During 2020, we plan to continue with our environmental stewardship and reduce our future liabilities by increasing our ARO spending to approximately $7.0 million by abandoning and reclaiming non-producing wells and inactive facilities.
Our conservative budget gives us the flexibility to increase our capital program, pay down additional debt and/or provide increased returns to our shareholders through our NCIB or increased dividend payments if commodity prices increase. Cardinal’s shares represent a compelling investment with a projected 6% debt adjusted production per share growth and an approximate 9% dividend yield.
Cardinal’s annual 2019 reserve results will be released on February 26, 2020 with the 2019 financial and operating results to be released on March 17, 2020.
Renewal of Normal Course Issuer Bid
The NCIB allows the Company to purchase up to $4.45 million aggregate principal amount of its 5.50% convertible unsecured subordinated debentures (“Convertible Debentures”) (representing approximately 10% of its public float of $44.5 million aggregate principal amount of the issued and outstanding Convertible Debentures as of December 5, 2019), in each case, over a period of twelve months commencing on December 19, 2019. The NCIB will expire no later than December 18, 2020.

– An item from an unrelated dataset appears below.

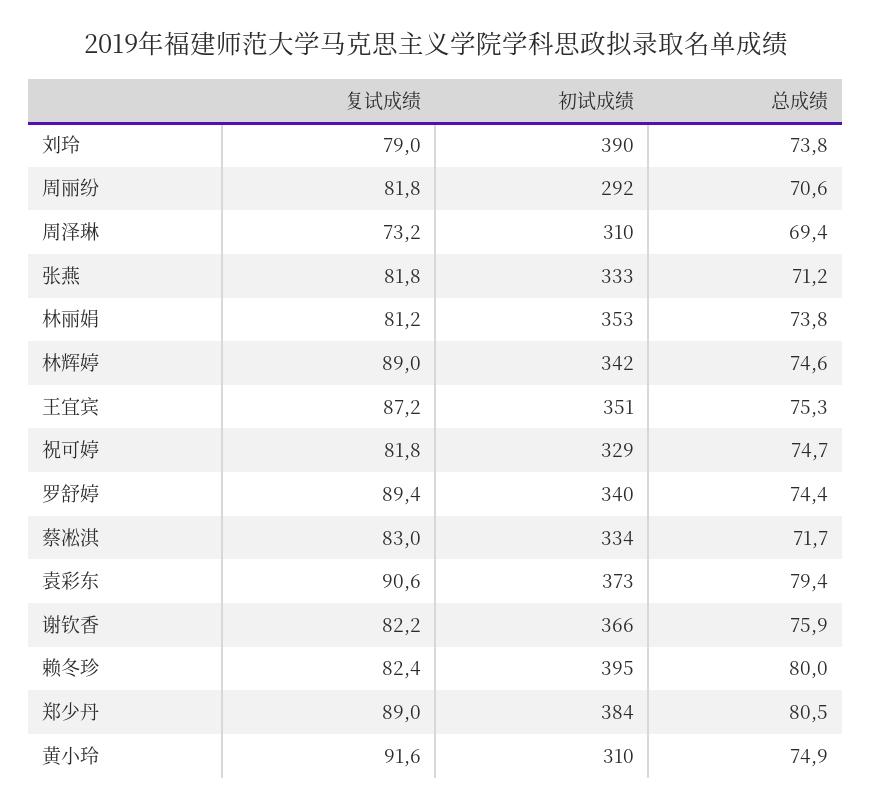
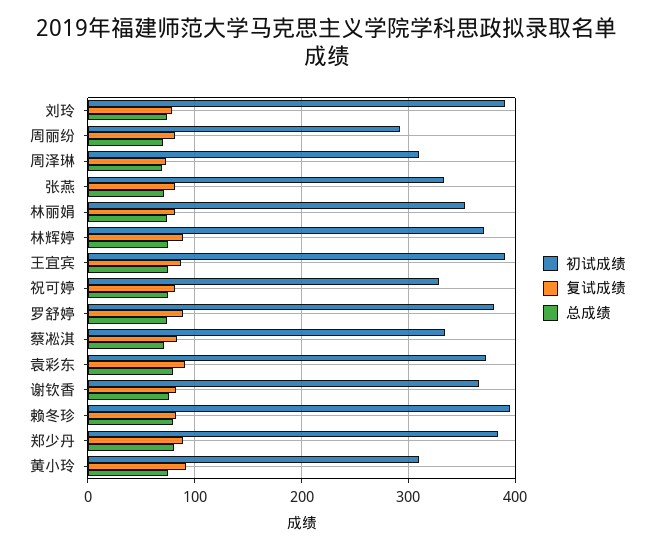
初试成绩, 林辉婷: 342 -> 370
初试成绩, 王宜宾: 351 -> 390
初试成绩, 罗舒婷: 340 -> 380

Under the NCIB, Convertible Debentures may be repurchased in open market transactions on the TSX, and/or alternative Canadian trading systems, or by such other means as may be permitted by the TSX and applicable securities laws and in accordance with the rules of the TSX governing NCIB’s. The average daily trading volume of the Convertible Debentures is $40,000. As a result, the total number of Convertible Debentures that Cardinal is permitted to purchase is subject to a daily purchase limit of $10,000 aggregate principal amount of Convertible Debentures however, Cardinal may make one block purchase per calendar week which exceeds the daily repurchase restrictions. Any Convertible Debentures that are purchased under the NCIB will be cancelled upon their purchase by the Company.
The Company’s previous NCIB for Convertible Debentures will expire on December 18, 2019 (the “Previous NCIB”). Under the Previous NCIB, Cardinal obtained the approval of the TSX to purchase up to $5 million principal amount of Convertible Debentures, which represented 10% of the “public float” at the time of approval. The Company purchased the maximum amount of Convertible Debentures under the Previous NCIB.
Management of Cardinal believes that, from time to time, the market price of its Convertible Debentures may not fully reflect the underlying value of the Convertible Debentures and that at such times the purchase of Convertible Debentures would be in the best interests of Cardinal. The purchase of Convertible Debentures will increase the proportionate interest of, and be advantageous to, all remaining security holders.
Cardinal confirms that our dividend of $0.015 per common share will be paid on January 15, 2020 to shareholders of record on December 31, 2019. The Board of Directors of Cardinal has declared the dividend payable in cash. This dividend has been designated as an “eligible dividend” for Canadian income tax purposes.